Two passages jumped out at me. The first, below, is from “The Bases of Darwin’s Achievement,” a 1961 essay by Walter F. Cannon, who describes the conflict between religion and science as lucidly as anyone ever has:
[T]he Darwinian debates among the educated (for there are always obscurantists among scientists and in Christendom) are at bottom an argument as to whether or not to accept a secular version of a world described in Christian thought. The subsequent wrath of the Christians is not the wrath of those who have been beaten by an alien; it is wrath of those whose treasured possessions have been stolen from them. Stolen — and then fitted out with an active mechanism, natural selection, whose properties are quite difficult to picture as dependent on a beneficent Deity.
It’s not that the discovery and description of natural selection requires you to be an atheist. It’s that it renders God completely unnecessary and irrelevant to explaining the natural world. Faith in God is no longer compulsory. It’s optional. For the world’s religion, none of whom have the faintest evidence to support their supernatural claims, that freedom is an existential threat.
The second passage is by Darwin himself. It comes from the end of The Descent of Man, where Darwin is defending his theory against those who are unable or unwilling to admit that they share lineage with lower forms of life. The book’s next-to-last paragraph shows Darwin’s skill at answering objections by drawing analogies between his then-revolutionary ideas and commonly accepted principles. It reads:
The main conclusion arrived at in this work, namely that man is descended from some lowly organised form, will, I regret to think, be highly distasteful to many. But there can hardly be a doubt that we are descended from barbarians. The astonishment which I felt on first seeing a party of Fuegians on a wild and broken shore will never be forgotten by me, for the reflection at once rushed into my mind — such were our ancestors. These men were absolutely naked and bedaubed with paint, their long hair was tangled, their mouths frothed with excitement, and their expression was wild, startled, and distrustful. They possessed hardly any arts, and like wild animals lived on what they could catch; they had no government, and were merciless to every one not of their own small tribe.

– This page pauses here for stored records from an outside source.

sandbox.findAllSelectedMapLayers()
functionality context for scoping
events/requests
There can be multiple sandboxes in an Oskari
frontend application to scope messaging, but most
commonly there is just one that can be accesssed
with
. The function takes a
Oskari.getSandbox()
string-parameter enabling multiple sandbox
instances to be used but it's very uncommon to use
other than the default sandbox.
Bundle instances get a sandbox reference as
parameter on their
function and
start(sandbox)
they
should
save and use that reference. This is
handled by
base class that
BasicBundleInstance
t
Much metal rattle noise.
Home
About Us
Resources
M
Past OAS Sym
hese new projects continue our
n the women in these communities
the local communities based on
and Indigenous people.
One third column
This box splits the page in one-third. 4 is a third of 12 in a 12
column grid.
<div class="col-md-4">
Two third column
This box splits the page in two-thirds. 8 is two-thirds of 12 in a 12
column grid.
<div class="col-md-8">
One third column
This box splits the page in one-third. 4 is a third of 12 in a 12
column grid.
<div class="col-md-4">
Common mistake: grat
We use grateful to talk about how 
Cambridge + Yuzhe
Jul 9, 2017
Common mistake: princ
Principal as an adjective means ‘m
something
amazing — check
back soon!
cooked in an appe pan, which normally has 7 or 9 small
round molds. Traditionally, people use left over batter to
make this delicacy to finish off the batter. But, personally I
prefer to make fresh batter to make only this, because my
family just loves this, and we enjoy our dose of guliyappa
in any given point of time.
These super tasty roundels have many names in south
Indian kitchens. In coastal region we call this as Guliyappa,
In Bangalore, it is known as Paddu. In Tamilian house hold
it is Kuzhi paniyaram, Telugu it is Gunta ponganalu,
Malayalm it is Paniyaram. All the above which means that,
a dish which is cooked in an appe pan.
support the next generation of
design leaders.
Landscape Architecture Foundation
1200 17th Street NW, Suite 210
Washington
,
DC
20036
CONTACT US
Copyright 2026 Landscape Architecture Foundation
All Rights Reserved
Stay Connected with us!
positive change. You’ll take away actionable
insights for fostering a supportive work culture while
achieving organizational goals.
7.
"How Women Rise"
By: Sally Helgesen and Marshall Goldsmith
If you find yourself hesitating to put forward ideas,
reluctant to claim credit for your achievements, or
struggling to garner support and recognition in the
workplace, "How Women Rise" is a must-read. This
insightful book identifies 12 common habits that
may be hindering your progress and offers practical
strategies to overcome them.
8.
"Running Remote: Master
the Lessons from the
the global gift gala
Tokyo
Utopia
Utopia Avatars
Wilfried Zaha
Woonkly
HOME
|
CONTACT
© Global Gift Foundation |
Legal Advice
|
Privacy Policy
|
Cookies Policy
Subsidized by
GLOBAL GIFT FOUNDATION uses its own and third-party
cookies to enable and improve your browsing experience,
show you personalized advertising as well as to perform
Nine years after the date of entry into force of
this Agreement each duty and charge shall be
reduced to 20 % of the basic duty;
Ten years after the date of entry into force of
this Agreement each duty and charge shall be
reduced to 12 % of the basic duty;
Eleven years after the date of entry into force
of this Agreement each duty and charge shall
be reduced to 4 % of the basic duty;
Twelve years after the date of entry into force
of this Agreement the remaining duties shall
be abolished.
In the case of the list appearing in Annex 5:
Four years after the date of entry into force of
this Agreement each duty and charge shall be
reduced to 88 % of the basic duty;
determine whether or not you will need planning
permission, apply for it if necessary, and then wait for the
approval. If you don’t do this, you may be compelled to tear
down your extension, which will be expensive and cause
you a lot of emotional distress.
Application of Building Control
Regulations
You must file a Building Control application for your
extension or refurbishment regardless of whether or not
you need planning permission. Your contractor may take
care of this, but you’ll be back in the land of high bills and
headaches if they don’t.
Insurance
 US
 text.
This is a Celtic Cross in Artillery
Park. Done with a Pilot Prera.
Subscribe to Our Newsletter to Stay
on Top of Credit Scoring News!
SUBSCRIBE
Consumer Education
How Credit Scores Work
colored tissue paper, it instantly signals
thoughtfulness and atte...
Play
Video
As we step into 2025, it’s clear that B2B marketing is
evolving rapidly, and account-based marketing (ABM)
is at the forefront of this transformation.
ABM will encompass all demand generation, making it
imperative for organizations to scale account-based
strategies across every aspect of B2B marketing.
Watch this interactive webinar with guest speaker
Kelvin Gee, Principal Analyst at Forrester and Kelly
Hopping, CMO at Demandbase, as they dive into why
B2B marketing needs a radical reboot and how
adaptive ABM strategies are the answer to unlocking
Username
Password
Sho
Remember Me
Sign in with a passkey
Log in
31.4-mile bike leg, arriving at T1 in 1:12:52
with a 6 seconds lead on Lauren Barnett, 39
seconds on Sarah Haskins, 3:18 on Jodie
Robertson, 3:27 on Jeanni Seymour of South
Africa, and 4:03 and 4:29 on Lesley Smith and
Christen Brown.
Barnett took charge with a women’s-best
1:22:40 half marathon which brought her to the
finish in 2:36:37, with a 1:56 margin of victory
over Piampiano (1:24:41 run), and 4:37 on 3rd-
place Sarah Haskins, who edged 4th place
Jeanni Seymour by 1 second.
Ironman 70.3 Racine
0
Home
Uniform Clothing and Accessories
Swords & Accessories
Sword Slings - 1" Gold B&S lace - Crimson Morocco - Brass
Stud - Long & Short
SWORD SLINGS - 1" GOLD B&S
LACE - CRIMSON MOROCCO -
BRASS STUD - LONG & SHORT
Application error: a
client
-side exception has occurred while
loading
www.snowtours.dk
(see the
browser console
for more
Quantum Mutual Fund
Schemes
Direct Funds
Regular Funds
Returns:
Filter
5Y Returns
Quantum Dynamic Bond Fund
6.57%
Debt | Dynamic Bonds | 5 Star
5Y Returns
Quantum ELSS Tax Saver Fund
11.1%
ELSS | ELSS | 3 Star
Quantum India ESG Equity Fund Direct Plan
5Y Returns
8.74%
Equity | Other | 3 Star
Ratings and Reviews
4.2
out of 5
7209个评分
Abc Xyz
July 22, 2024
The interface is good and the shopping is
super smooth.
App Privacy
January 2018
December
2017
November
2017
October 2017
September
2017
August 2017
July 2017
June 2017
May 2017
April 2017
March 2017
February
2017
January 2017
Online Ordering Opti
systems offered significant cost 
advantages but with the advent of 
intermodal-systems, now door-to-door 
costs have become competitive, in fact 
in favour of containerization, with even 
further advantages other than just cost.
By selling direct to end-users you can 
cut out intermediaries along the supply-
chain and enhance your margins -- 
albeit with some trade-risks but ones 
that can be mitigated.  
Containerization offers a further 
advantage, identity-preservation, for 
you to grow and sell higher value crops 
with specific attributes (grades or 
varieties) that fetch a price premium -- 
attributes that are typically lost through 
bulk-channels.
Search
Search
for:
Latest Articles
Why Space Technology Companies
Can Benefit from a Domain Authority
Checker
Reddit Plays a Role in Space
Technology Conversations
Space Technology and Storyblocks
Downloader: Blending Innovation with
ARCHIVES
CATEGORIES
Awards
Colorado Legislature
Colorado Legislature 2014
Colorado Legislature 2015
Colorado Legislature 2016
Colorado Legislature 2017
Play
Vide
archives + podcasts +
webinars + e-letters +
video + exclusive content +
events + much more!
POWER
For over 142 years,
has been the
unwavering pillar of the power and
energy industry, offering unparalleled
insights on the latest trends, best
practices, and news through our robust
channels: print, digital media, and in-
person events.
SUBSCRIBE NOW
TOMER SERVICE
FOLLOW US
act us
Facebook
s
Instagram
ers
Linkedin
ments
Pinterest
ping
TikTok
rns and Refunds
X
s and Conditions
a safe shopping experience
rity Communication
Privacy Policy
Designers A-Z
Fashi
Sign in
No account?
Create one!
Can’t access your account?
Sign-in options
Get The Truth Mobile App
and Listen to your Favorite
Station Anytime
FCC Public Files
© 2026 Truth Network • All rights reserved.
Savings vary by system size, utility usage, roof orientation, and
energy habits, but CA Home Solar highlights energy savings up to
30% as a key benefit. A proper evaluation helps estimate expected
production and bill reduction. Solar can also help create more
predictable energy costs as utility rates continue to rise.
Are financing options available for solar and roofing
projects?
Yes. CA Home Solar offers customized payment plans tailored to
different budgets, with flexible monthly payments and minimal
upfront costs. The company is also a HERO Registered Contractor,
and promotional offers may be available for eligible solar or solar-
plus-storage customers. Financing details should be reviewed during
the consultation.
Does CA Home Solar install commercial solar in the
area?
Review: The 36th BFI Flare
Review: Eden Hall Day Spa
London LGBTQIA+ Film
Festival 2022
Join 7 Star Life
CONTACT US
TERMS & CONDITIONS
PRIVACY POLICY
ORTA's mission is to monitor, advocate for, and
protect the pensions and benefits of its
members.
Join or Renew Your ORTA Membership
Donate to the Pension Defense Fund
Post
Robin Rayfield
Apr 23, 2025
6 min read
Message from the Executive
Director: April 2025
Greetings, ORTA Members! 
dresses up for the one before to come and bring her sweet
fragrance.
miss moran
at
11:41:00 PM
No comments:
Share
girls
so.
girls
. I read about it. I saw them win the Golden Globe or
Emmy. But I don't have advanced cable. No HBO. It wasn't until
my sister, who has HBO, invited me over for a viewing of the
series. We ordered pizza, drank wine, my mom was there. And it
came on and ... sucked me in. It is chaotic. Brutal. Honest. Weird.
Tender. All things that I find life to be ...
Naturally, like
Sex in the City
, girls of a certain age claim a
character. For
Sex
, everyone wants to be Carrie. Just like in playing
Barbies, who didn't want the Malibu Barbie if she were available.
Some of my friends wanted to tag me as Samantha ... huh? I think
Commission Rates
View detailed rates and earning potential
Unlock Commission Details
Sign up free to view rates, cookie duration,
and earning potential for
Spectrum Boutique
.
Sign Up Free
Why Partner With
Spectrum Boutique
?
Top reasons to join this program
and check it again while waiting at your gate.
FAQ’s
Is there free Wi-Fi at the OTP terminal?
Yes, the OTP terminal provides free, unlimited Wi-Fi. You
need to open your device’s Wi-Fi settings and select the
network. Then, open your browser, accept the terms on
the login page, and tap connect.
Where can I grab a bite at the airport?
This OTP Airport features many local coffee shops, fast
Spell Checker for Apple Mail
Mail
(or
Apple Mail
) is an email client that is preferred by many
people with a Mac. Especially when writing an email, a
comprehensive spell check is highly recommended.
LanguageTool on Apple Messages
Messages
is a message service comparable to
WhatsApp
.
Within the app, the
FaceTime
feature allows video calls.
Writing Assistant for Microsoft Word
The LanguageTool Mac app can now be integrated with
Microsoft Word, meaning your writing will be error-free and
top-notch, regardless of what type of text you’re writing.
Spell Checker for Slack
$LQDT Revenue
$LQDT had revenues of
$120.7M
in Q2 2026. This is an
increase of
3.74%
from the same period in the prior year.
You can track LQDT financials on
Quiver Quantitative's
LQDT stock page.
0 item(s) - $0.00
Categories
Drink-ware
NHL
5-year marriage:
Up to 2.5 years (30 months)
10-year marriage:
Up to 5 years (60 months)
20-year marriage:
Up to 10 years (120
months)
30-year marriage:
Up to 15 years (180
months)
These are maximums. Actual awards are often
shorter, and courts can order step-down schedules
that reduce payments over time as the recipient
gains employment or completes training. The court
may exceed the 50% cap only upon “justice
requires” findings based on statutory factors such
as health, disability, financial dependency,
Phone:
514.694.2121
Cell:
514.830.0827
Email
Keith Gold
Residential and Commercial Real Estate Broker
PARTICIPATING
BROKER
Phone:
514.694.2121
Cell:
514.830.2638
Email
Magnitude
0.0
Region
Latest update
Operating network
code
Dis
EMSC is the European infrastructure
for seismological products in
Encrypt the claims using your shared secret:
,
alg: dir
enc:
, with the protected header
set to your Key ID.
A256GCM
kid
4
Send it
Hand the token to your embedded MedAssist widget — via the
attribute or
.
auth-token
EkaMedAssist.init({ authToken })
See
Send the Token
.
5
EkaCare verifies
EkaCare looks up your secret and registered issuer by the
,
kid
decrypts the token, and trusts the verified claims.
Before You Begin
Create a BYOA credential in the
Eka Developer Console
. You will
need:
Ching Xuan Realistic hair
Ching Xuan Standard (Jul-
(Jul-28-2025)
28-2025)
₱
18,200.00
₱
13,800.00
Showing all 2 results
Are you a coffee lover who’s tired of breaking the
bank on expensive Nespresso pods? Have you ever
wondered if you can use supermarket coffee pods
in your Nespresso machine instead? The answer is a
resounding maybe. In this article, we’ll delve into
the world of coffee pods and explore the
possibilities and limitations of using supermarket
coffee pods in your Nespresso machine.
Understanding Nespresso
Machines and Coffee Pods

He who has seen a savage in his native land will not feel much shame, if forced to acknowledge that the blood of some more humble creature flows in his veins. For my own part I would as soon be descended from that heroic little monkey, who braved his dreaded enemy in order to save the life of his keeper, or from that old baboon, who descending from the mountains, carried away in triumph his young comrade from a crowd of astonished dogs — as from a savage who delights to torture his enemies, offers up bloody sacrifices, practices infanticide without remorse, treats his wives like slaves, knows no decency, and is haunted by the grossest superstitions.
What strikes me most about that passage isn’t the firmness of Darwin’s rebuke of the “I didn’t come from no monkey” crowd, but how much his description in the final lines of our savage human ancestors reminds me of the Israelites of the Old Testament. Why is it so many Christians are willing to claim the imaginary, blood-soaked inheritance of Moses and Abraham, but will protest to the last breath their kinship with far more innocent life forms?